A few weeks ago, I weeded through a year and a half’s worth of blogs and picked out all of the posts that I thought were the funniest.  All of the ones that made me smile when I wrote them and then again when I read them.  I put them all together into a collection and called it Have a Goode One, and put it on Amazon, where I sold exactly two copies.

One to my sister.

The other to my friend Christina.

Thanks, girls.

Last week, I formatted it for CreateSpace and sent it out into the world as a paperback.

And  . . . now, I have to tell the rest of my ideas to shut up and wait their turn.  I left Sean and Maggie naked on the beach, but he doesn’t know her secret yet.  There’s an arsonist in Beach Haven, and poor Sean still has to make the biggest decision of his life.  I just can’t leave them hanging like that.

Somewhere amidst all of that chaos, I have a job to go to, kids to take care of, a house to maintain, Toblerone to eat.
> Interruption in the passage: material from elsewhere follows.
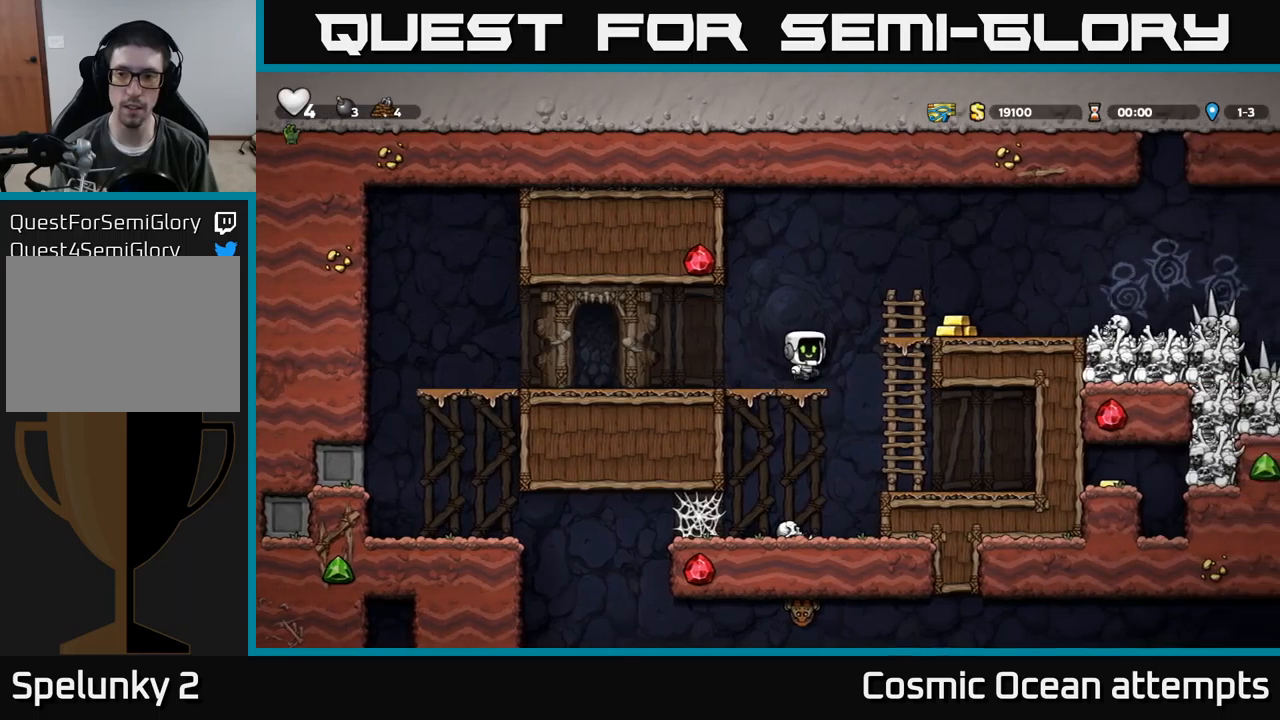
{"buttons": ["DPAD_RIGHT"], "left_stick": "center", "events": [[117, "A", "up"]]}
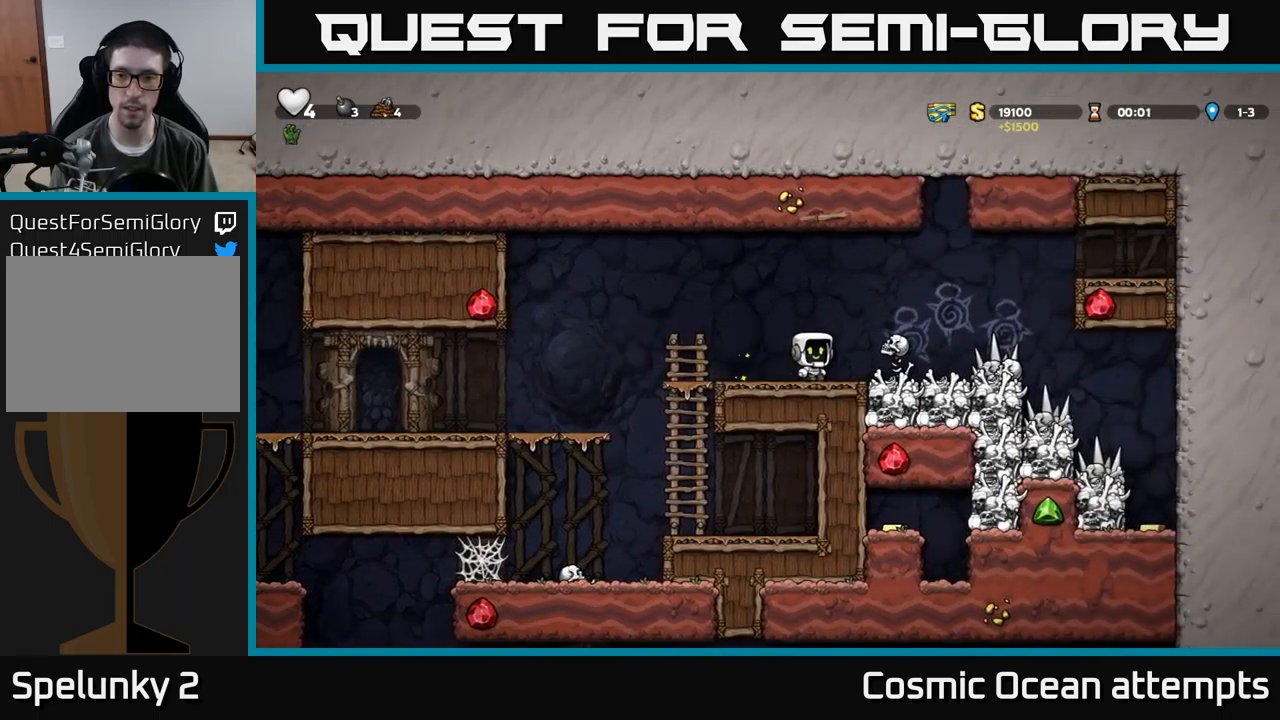
{"buttons": [], "left_stick": "center", "events": [[17, "DPAD_RIGHT", "up"], [100, "DPAD_LEFT", "down"], [267, "DPAD_LEFT", "up"], [333, "DPAD_RIGHT", "down"], [400, "DPAD_RIGHT", "up"]]}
Some days, I really thank God for my esspresso machine and steady supply of high-powered caffeine.

Most days, I just thank Him for this incredible chance to live the life I’ve always dreamed of.  Oh, not the part where I’m fat and divorced, with neck pain and aching feet, and bills I can’t pay.  The other part.

The part where people ask, “what do you do?” and I say, “I’m a writer.” That part.

Now, excuse me; I’ve got to get back to Sean and Maggie.